A Deep learning software that analyzes different variables in the environment to predict salmon spawning and educate students
Thomas Yuan
St George's School
Floor Location : M 055 V

Right before summer, our school went to a remote town in British Columbia, Canada called Cheakamus, where we studied the environment. Cheakamus is dealing with some data problems that can be solved with computer engineering. In Cheakamus, students get to record data such as the river temperature, precipitation, and water. However, every year hundreds and thousands of students go to Cheakamus to learn and study, yet there is not a convenient way to learn the environmental data collection. More specifically, students collect lots of data but are not able to understand the relationship between different collected data. However, studying the salmon population is a highlight in Cheakamus. Many students enjoy this process, and genuinely care about the salmon population. Thus, it is crucial to know how to preserve the population or why it was not preserved. Through experiments, I found that the data that students collect is highly correlated with the salmon population. Therefore, a salmon forecasting software was created.

The software that is created to solve this problem is a statistical analysis software that uses machine learning to analyze the relationship between variables and predict salmon spawning. In the current market, there are many softwares that are designed to be utilized by companies with huge data sets. Due to the complexity of the statistical analysis softwares, these softwares are not useful to students who are trying to understand the environment. In addition, the current statistical analysis apps are not specific to analyzing and predicting the salmon population. Therefore, even if students could use the current statistical analysis software, they would not get an accurate prediction of salmon spawning.

The environmental statistical analysis software I'm creating differs from the previous statistical analysis applications. The interface consists of a csv file that includes variables of the
environment including river temperature, river level, and precipitation. On the other hand, the output of the software would be the amount of salmon spawning.

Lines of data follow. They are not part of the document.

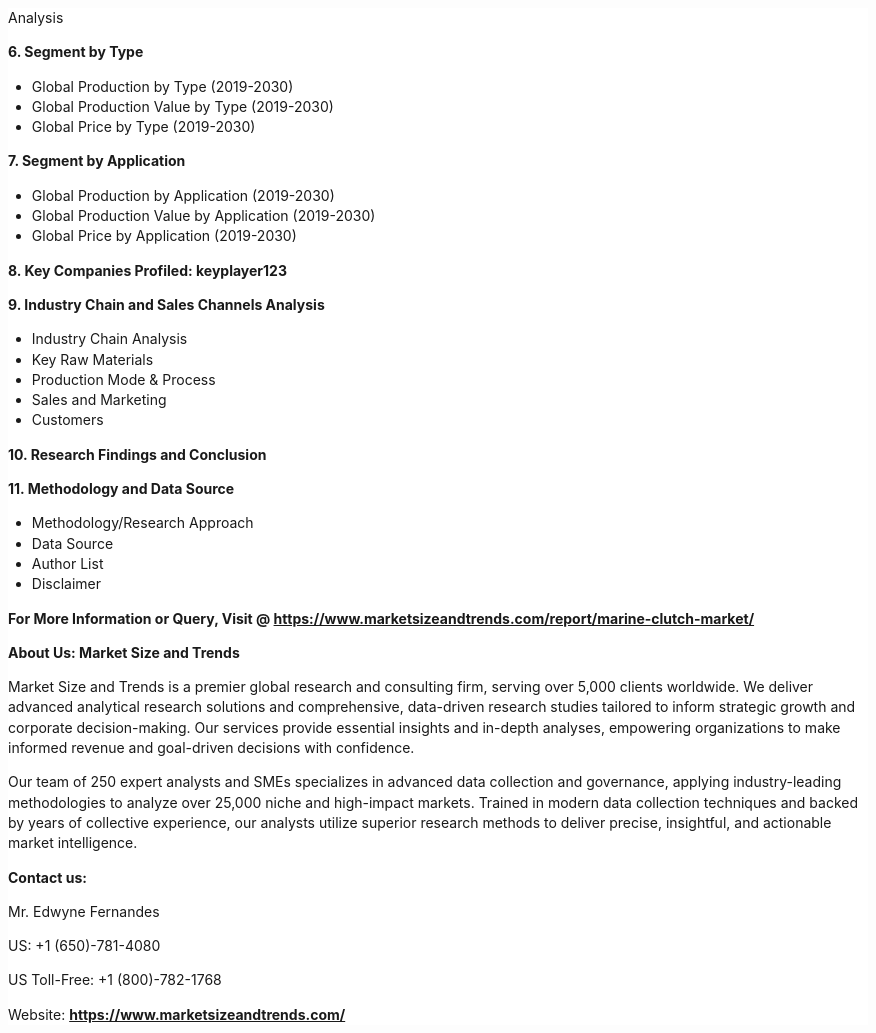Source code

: Analysis&nbsp;</li></ul><p><strong>6. Segment by Type</strong></p><ul><li>Global Production by Type (2019-2030)</li><li>Global Production Value by Type (2019-2030)</li><li>Global Price by Type (2019-2030)</li></ul><p><strong>7. Segment by Application</strong></p><ul><li>Global Production by Application (2019-2030)</li><li>Global Production Value by Application (2019-2030)</li><li>Global Price by Application (2019-2030)</li></ul><p><strong>8. Key Companies Profiled: keyplayer123</strong></p><p><strong>9. Industry Chain and Sales Channels Analysis</strong></p><ul><li>Industry Chain Analysis</li><li>Key Raw Materials</li><li>Production Mode &amp; Process</li><li>Sales and Marketing</li><li>Customers</li></ul><p><strong>10. Research Findings and Conclusion</strong></p><p><strong>11. Methodology and Data Source</strong></p><ul><li>Methodology/Research Approach</li><li>Data Source</li><li>Author List</li><li>Disclaimer</li></ul></p><p><strong>For More Information or Query, Visit @ <a href="https://www.marketsizeandtrends.com/report/marine-clutch-market/">https://www.marketsizeandtrends.com/report/marine-clutch-market/</a></strong></p><p><strong>About Us: Market Size and Trends</strong></p><p>Market Size and Trends is a premier global research and consulting firm, serving over 5,000 clients worldwide. We deliver advanced analytical research solutions and comprehensive, data-driven research studies tailored to inform strategic growth and corporate decision-making. Our services provide essential insights and in-depth analyses, empowering organizations to make informed revenue and goal-driven decisions with confidence.</p><p>Our team of 250 expert analysts and SMEs specializes in advanced data collection and governance, applying industry-leading methodologies to analyze over 25,000 niche and high-impact markets. Trained in modern data collection techniques and backed by years of collective experience, our analysts utilize superior research methods to deliver precise, insightful, and actionable market intelligence.</p><p><strong>Contact us:</strong></p><p>Mr. Edwyne Fernandes</p><p>US: +1 (650)-781-4080</p><p>US Toll-Free: +1 (800)-782-1768</p><p>Website: <strong><a href="https://www.marketsizeandtrends.com/">https://www.marketsizeandtrends.com/</a></strong></p>
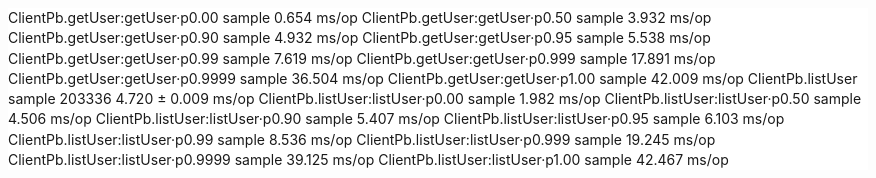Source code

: ClientPb.getUser:getUser·p0.00          sample           0.654           ms/op
ClientPb.getUser:getUser·p0.50          sample           3.932           ms/op
ClientPb.getUser:getUser·p0.90          sample           4.932           ms/op
ClientPb.getUser:getUser·p0.95          sample           5.538           ms/op
ClientPb.getUser:getUser·p0.99          sample           7.619           ms/op
ClientPb.getUser:getUser·p0.999         sample          17.891           ms/op
ClientPb.getUser:getUser·p0.9999        sample          36.504           ms/op
ClientPb.getUser:getUser·p1.00          sample          42.009           ms/op
ClientPb.listUser                       sample  203336   4.720 ± 0.009   ms/op
ClientPb.listUser:listUser·p0.00        sample           1.982           ms/op
ClientPb.listUser:listUser·p0.50        sample           4.506           ms/op
ClientPb.listUser:listUser·p0.90        sample           5.407           ms/op
ClientPb.listUser:listUser·p0.95        sample           6.103           ms/op
ClientPb.listUser:listUser·p0.99        sample           8.536           ms/op
ClientPb.listUser:listUser·p0.999       sample          19.245           ms/op
ClientPb.listUser:listUser·p0.9999      sample          39.125           ms/op
ClientPb.listUser:listUser·p1.00        sample          42.467           ms/op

This software includes a database that is able to be compared with the data that is inputted by a user. This feature saves valuable time, because users normally have to enter data into their own database. The database contains variables such as temperature, precipitation, salmon population and river levels from previous years in the Chekamus region. When a user inputs the current temperature, precipitation, and river level. The software gives a prediction of the amount of salmon spawning. For example, we often say that the number of salmon is related to temperature, river level and precipitation. The database which contains the number of salmon and the other three variables could explain the significance of relationship between these variables.